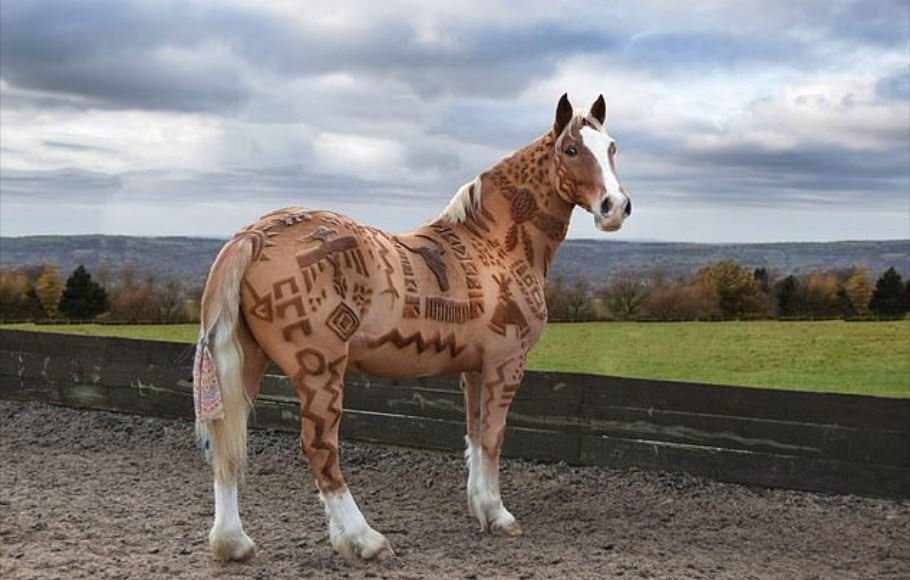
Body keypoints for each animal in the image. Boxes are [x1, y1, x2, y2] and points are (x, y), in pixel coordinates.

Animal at [192, 94, 636, 560]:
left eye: (612, 147)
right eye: (571, 149)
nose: (615, 207)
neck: (493, 245)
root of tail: (255, 235)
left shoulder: (473, 370)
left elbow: (475, 435)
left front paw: (481, 509)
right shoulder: (505, 364)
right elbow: (493, 437)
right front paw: (499, 515)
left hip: (247, 364)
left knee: (227, 445)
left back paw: (235, 542)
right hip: (320, 371)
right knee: (319, 449)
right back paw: (365, 538)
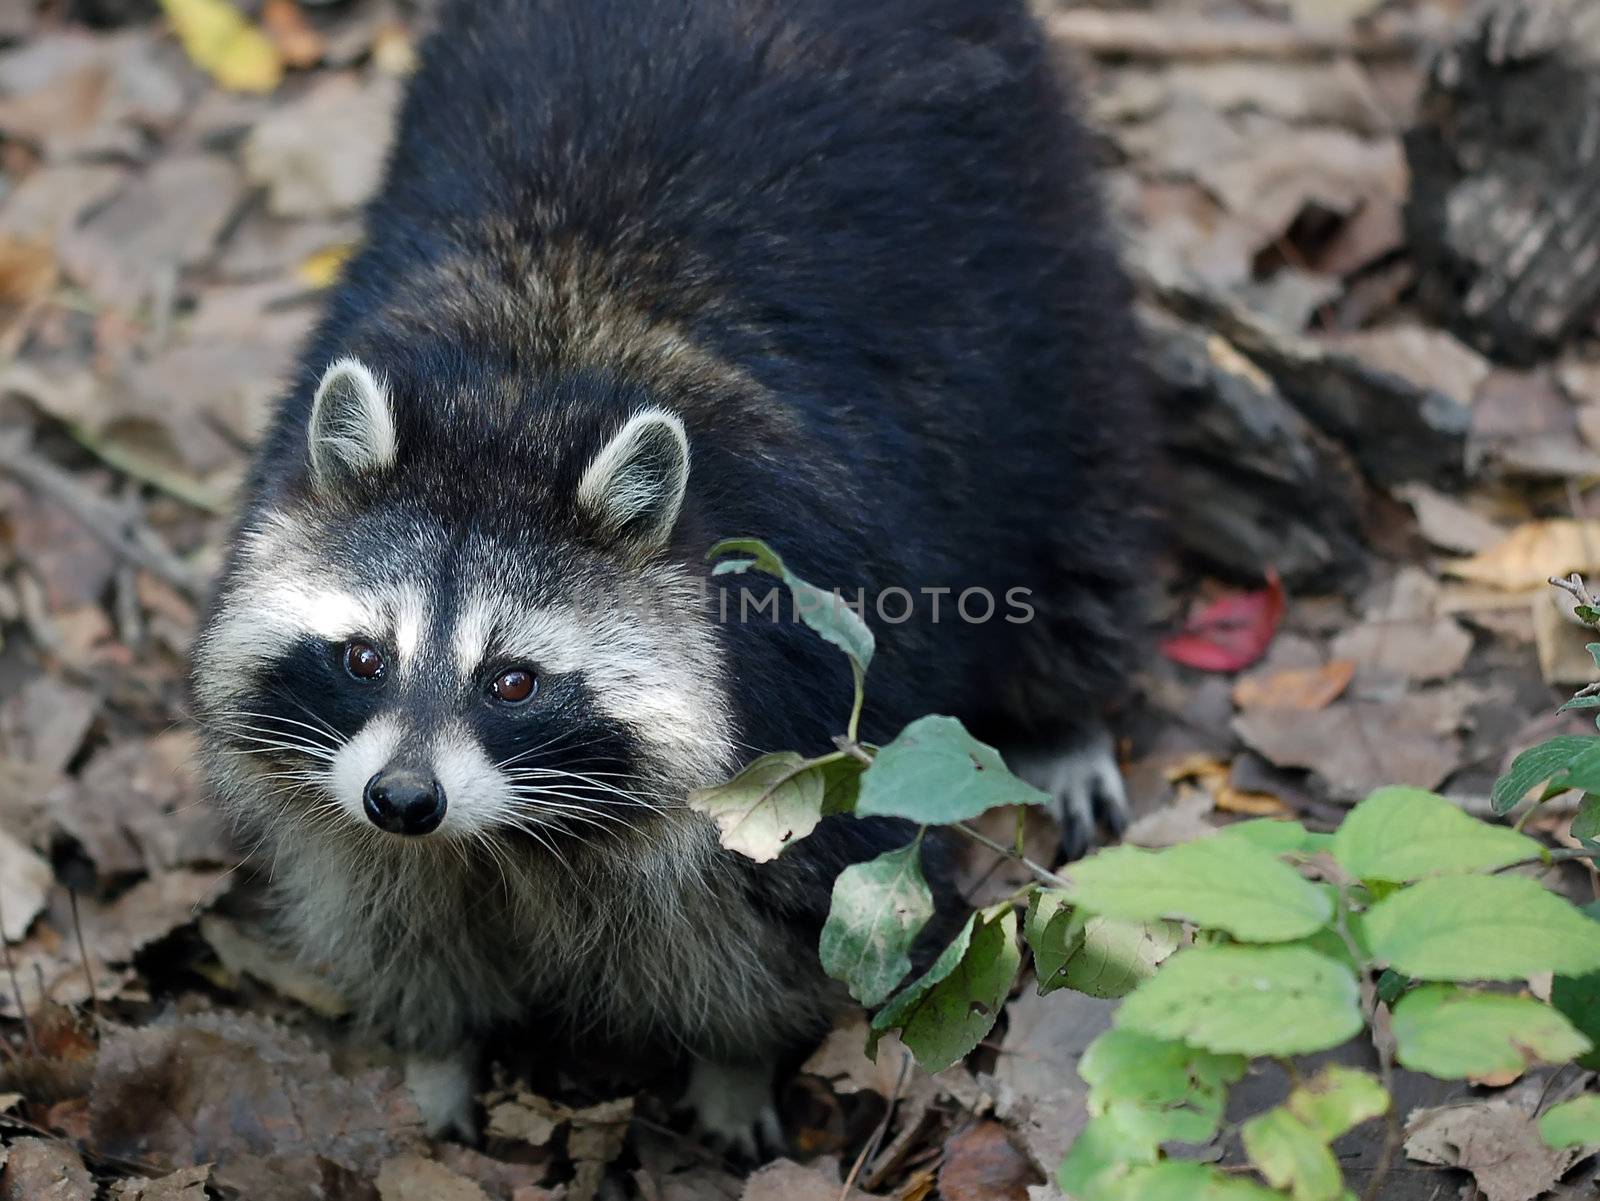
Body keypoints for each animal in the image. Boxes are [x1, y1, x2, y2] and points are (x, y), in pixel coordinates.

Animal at [196, 0, 1152, 1157]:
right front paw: (435, 1053)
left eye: (512, 680)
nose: (406, 798)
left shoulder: (799, 714)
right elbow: (386, 908)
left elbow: (791, 922)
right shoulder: (348, 795)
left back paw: (1065, 710)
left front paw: (735, 1066)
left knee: (1079, 506)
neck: (521, 389)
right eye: (363, 657)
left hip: (1040, 269)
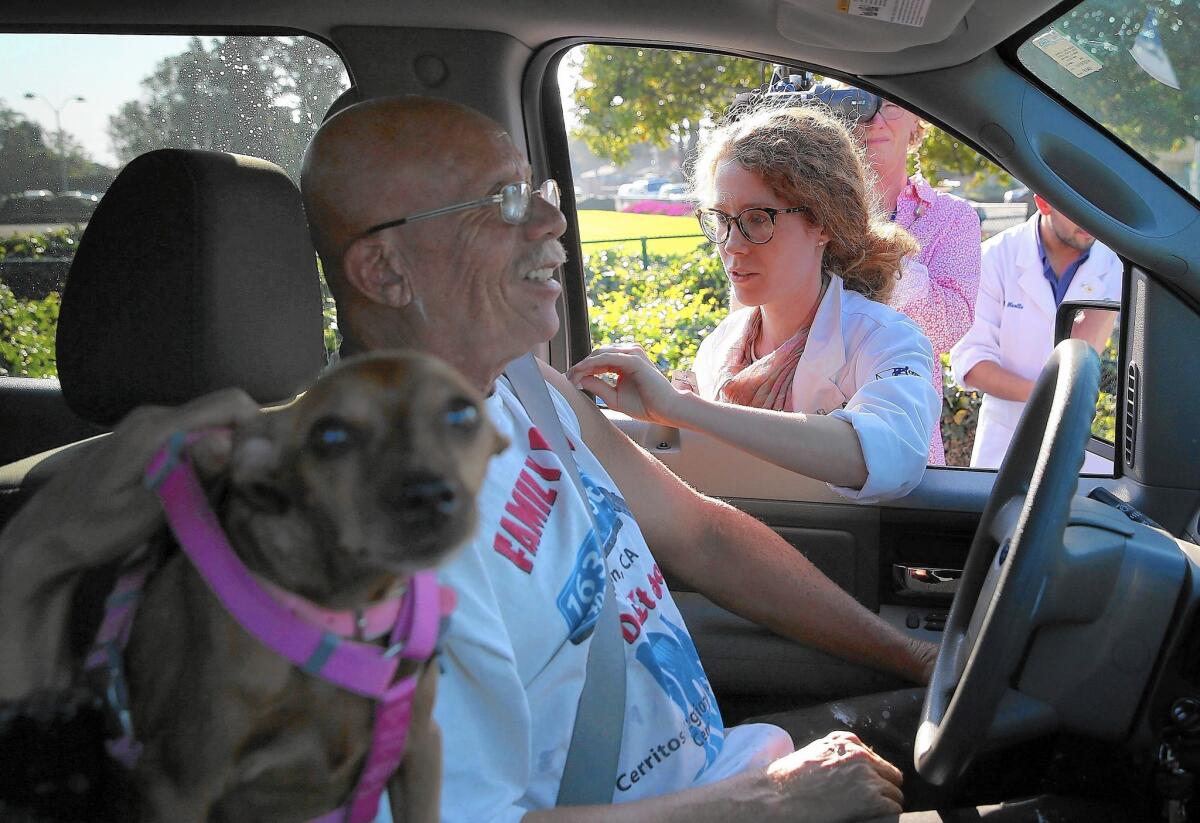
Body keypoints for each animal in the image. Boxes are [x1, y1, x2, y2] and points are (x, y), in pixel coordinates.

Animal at [112, 355, 506, 823]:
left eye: (463, 414)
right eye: (330, 436)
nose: (427, 495)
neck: (344, 621)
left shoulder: (419, 747)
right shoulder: (175, 786)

********

#### ABOUT THIS TASK:
Set the pictures aside and reproduce the data above exactly.

#### SOLUTION:
Body keypoints for each animal in the image. Boxes are [x1, y1, x2, y2] and points are (x, y), in pixel coordinates.

Animal at [192, 94, 636, 560]:
left eye: (612, 147)
right eye: (571, 149)
nose: (615, 207)
neck: (493, 245)
root of tail: (255, 235)
left shoulder: (473, 370)
left elbow: (475, 435)
left front paw: (481, 509)
right shoulder: (505, 364)
right elbow: (493, 437)
right front paw: (499, 515)
left hip: (247, 364)
left knee: (227, 445)
left back paw: (235, 542)
right hip: (320, 371)
right knee: (319, 449)
right back paw: (365, 538)
Body keypoints for each animal in the image. Boxes are [x1, y1, x2, y2] and points are (x, y), in pixel coordinates.

Animal at [196, 0, 1152, 1157]:
right front paw: (435, 1053)
left eye: (512, 680)
nose: (406, 798)
left shoulder: (799, 714)
right elbow: (386, 908)
left elbow: (791, 922)
right shoulder: (348, 795)
left back paw: (1065, 710)
left front paw: (735, 1066)
left knee: (1079, 506)
neck: (521, 389)
right eye: (363, 657)
left hip: (1040, 269)
Body keypoints for each animal in the image. Boxes are [x1, y1, x2, y2] and points are (x, y), in pixel coordinates.

Animal at [112, 355, 506, 823]:
left eye: (463, 414)
right eye: (330, 436)
nose: (427, 495)
neck: (344, 621)
left shoulder: (419, 747)
right shoulder: (175, 786)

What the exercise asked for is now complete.